Saturday, July 18, 2009


Dear Aunt Flo,

Today would have been your 51st birthday. Not that you looked 51 -- you looked at least a decade younger. You share this birthday with Hunter S. Thompson and Margaret Laurence; you'd have liked that, with your ecclectic book collection that's now ensconced in our house. You also share it with Kristen Bell. My Veronica Mars loving heart likes that fact. You'd have loved that show, too.

I had planned to write a big, stirring tribute to you so that I could post it today, but I got derailed due to the stress over the past week or so. Maybe that's a good thing. I can write this letter more honestly and do a tribute later.

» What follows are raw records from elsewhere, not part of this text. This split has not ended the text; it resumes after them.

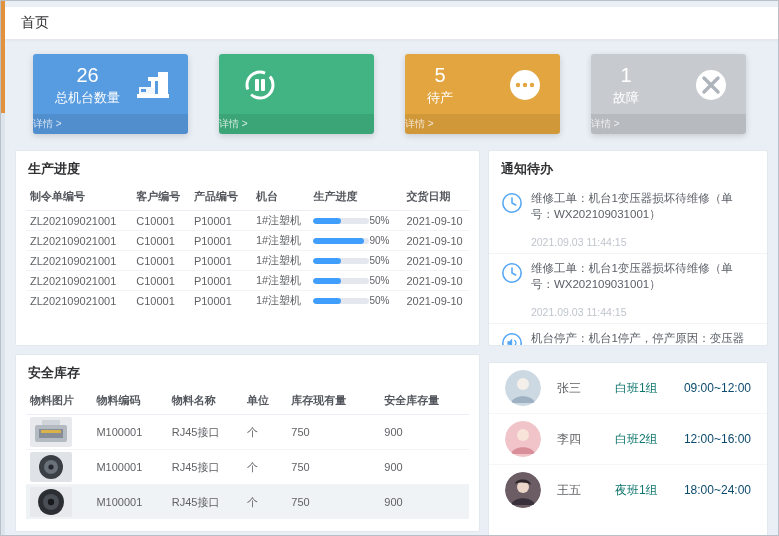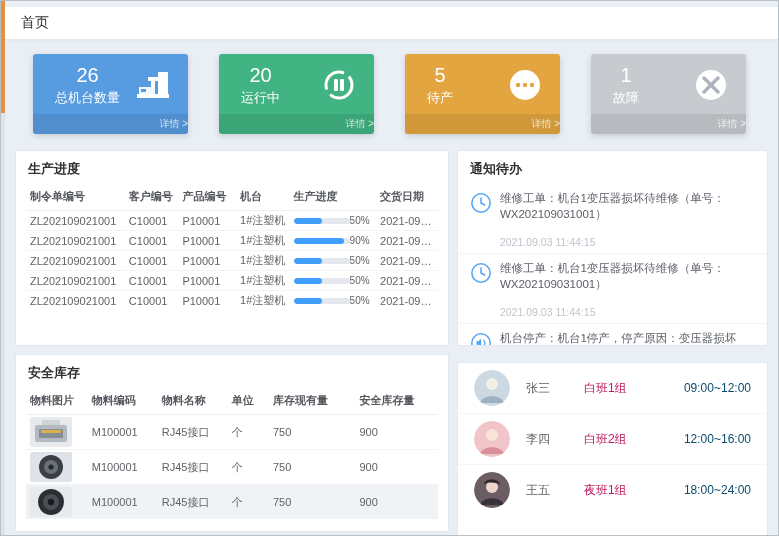--- a/index.html
+++ b/index.html
@@ -88,10 +88,6 @@
 
     <div class="card" style="background-color: rgb(66, 179, 130);">
       <div class="card-body">
-        <div class="card-info">
-          <div class="card-num">20</div>
-          <div class="card-label">运行中</div>
-        </div>
         <div class="card-icon">
           <svg width="36" height="36" viewBox="0 0 36 36">
             <circle cx="18" cy="18" r="13" fill="none" stroke="#ffffff" stroke-width="3" stroke-dasharray="30 6"></circle>

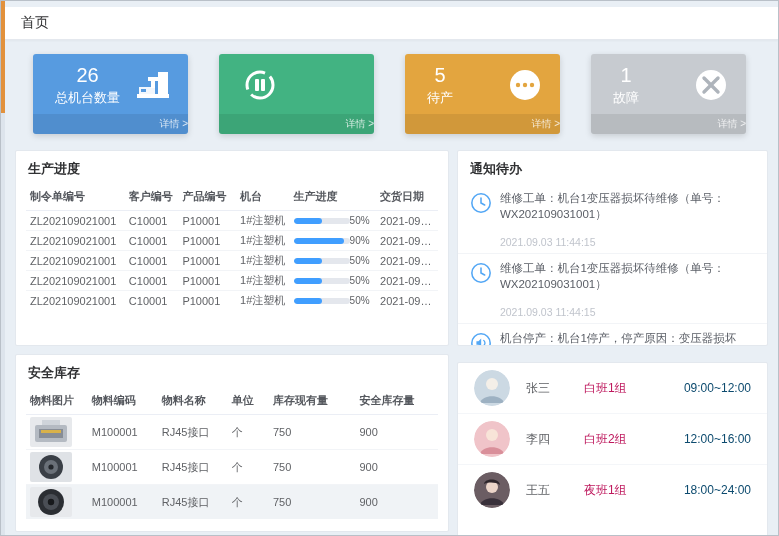--- a/index.html
+++ b/index.html
@@ -16,7 +16,7 @@
   .card-num{font-size:20px;line-height:1.2;}
   .card-label{font-size:13px;margin-top:2px;}
   .card-icon{width:38px;height:38px;display:flex;align-items:center;justify-content:center;}
-  .card-footer{position:absolute;left:0;right:0;bottom:0;height:20px;line-height:20px;text-align:right;font-size:10px;color:rgba(255,255,255,.78);background:rgba(0,0,0,.08);border-radius:0 0 3px 3px;cursor:pointer;}
+  .card-footer{position:absolute;left:0;right:0;bottom:0;height:20px;line-height:20px;text-align:left;font-size:10px;color:rgba(255,255,255,.78);background:rgba(0,0,0,.08);border-radius:0 0 3px 3px;cursor:pointer;}
   
   .main{display:flex;gap:8px;margin:16px 10px 0 14px;}
   .col-left{width:478px;display:flex;flex-direction:column;gap:8px;}

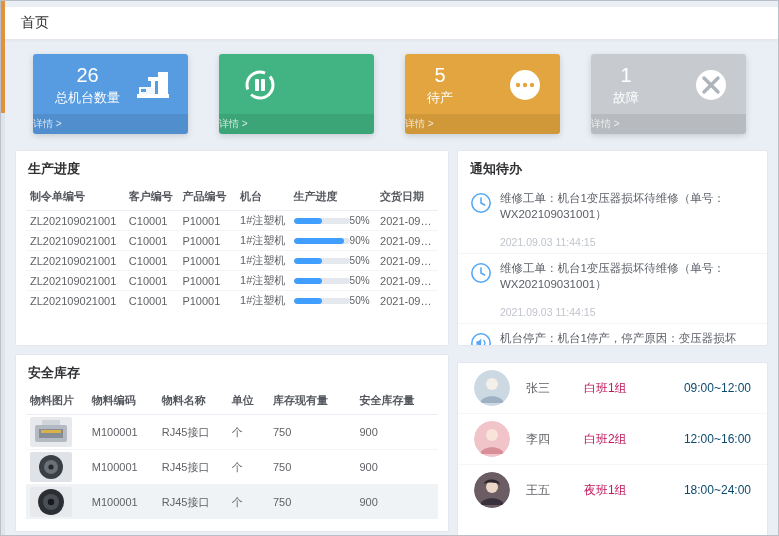--- a/index.html
+++ b/index.html
@@ -49,7 +49,7 @@
   .sched-row:last-child{border-bottom:none;}
   .avatar{width:36px;height:36px;border-radius:50%;overflow:hidden;flex:0 0 36px;}
   .s-name{font-size:12px;color:#606266;margin-left:16px;width:58px;}
-  .s-shift{font-size:12px;color:#be185d;width:100px;}
+  .s-shift{font-size:12px;color:#0f766e;width:69px;}
   .s-time{font-size:12px;color:#0c4a6e;}
 </style>
 </head>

Last year, on your 50th, we were in Atlanta visiting friends. I felt a wee bit bad missing it, but I felt guiltier for NOT feeling worse. You didn't know it was your birthday, and that just made it harder. You'd always planned to do something amazing for your 50th (like go to Africa) and it was so difficult to see you unable to live out your dream.

Having a loved one with severe cognitive impairment is so strange. You're never sure how much the loved one is understanding, what they are thinking, how much they're suffering or what they're really enjoying. I always wondered how Dave's Mom handled her father's decline from Alzheimer's, but through your illness I realized that the only thing to worry about is your loved one's comfort and happiness. And you hold off thinking about 'what might have been' because it hurts too much.

It's not fair that you were struck down at 47. You'd done everything right in terms of a healthy lifestyle and it didn't matter a whit. The last three years, with you in palliative care, were a challenge. I saw glimmers of the old you, and that made me miss you all the more.

Oddly - this birthday is almost easier. I miss you so much; not a day goes by when I don't think about you, your love and your generosity. But this year, I don't feel guilty mourning your loss. While you were still sick, it felt disloyal to think about how I missed you; you were still there. Now, I can openly delight in the memories I have of you, your first 47 years and some moments of wonder during the difficult final 3.

Happy birthday, Aunt Flo. Though I am not giving you a personalized "Precious Moments Figurine" or dressing up like a clown to deliver balloons (what? I was a kid!), I'd like to think you'd like this letter, this candour, even more.

1 comment:

  1. Oh Sarah, that's a really beautiful letter. Aunt Flo was such a wonderful person - I feel lucky to have known her. I know how much you miss her - I wish I were there to give you a hug.